PATUAKHALI, Bangladesh: An intense cyclone smashed into the low-lying coast of Bangladesh on Sunday (May 26), with nearly a million people fleeing inland for concrete storm shelters away from howling gales and crashing waves.
“The severe Cyclone Remal has started crossing the Bangladesh coast,” Bangladesh Meteorological Department Director Azizur Rahman told AFP, adding the raging storm could continue hammering the coast until at least the early hours of Monday morning.
“We have so far recorded maximum wind speeds of 90kmh, but the wind speed may pick up more pace.”
Forecasters predicted gusts of up to 130kmh, with heavy rain and winds also lashing neighbouring India.
Authorities have raised the danger signal to its highest level.

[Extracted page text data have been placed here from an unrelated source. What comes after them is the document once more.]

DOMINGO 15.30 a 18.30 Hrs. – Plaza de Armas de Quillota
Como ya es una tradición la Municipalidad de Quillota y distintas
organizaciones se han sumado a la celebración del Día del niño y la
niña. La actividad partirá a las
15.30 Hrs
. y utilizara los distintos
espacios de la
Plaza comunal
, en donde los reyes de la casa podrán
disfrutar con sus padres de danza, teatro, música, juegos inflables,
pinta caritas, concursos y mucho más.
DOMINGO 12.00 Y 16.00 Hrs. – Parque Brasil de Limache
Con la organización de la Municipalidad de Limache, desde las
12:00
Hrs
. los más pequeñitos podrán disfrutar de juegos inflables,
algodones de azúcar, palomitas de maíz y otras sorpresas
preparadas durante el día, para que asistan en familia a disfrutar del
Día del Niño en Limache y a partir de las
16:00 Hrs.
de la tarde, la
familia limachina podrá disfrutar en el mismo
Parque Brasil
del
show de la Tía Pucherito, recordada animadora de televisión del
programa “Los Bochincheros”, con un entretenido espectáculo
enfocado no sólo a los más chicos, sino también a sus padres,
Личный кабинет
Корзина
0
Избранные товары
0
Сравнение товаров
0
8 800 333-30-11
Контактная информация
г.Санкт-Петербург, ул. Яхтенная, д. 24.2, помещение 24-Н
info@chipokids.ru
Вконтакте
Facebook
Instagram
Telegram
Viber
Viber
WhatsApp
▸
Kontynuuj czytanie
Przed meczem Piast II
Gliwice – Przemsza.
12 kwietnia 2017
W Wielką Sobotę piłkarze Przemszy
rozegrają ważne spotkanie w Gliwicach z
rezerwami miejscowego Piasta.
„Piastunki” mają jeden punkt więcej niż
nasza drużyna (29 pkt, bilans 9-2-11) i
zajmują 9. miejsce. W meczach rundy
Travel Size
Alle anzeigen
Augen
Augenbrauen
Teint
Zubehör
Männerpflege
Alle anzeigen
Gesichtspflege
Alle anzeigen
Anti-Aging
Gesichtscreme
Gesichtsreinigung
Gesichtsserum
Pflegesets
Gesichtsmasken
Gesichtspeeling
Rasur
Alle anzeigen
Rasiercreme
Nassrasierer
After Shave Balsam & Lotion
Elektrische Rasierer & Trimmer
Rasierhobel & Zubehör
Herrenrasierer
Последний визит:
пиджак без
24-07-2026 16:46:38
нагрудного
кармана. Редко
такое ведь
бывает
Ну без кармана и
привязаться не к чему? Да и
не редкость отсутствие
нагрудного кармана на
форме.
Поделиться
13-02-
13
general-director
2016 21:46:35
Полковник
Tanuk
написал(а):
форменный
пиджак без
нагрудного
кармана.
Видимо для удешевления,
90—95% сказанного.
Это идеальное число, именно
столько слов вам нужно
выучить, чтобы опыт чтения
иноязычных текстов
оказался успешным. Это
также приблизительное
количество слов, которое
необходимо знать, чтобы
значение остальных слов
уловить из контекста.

Cyclones have killed hundreds of thousands of people in Bangladesh in recent decades, but the number of superstorms hitting its densely populated coast has increased sharply, from one a year to as many as three, due to the impact of climate change.
“The cyclone could unleash a storm surge of up to 4m above normal astronomical tide, which can be dangerous,” Bangladeshi senior weather official Muhammad Abul Kalam Mallik told AFP.
Most of Bangladesh’s coastal areas are a metre or two above sea level and high storm surges can devastate villages.
“We are terrified,” said 35-year-old fisherman Yusuf Fakir at Kuakata, a town on the very southern tip of Bangladesh in the predicted route of the storm, speaking just before its arrival.
While he had sent his wife and children to a relative’s home inland, he stayed put to guard their belongings.
At least 800,000 Bangladeshis fled their coastal villages, while more than 50,000 people in India also moved inland from the vast Sundarbans mangrove forest, where the Ganges, Brahmaputra and Meghna rivers meet the sea, government ministers and disaster officials said.
“We want to ensure that a single life is not lost,” said Bankim Chandra Hazra, a senior minister in India’s West Bengal state.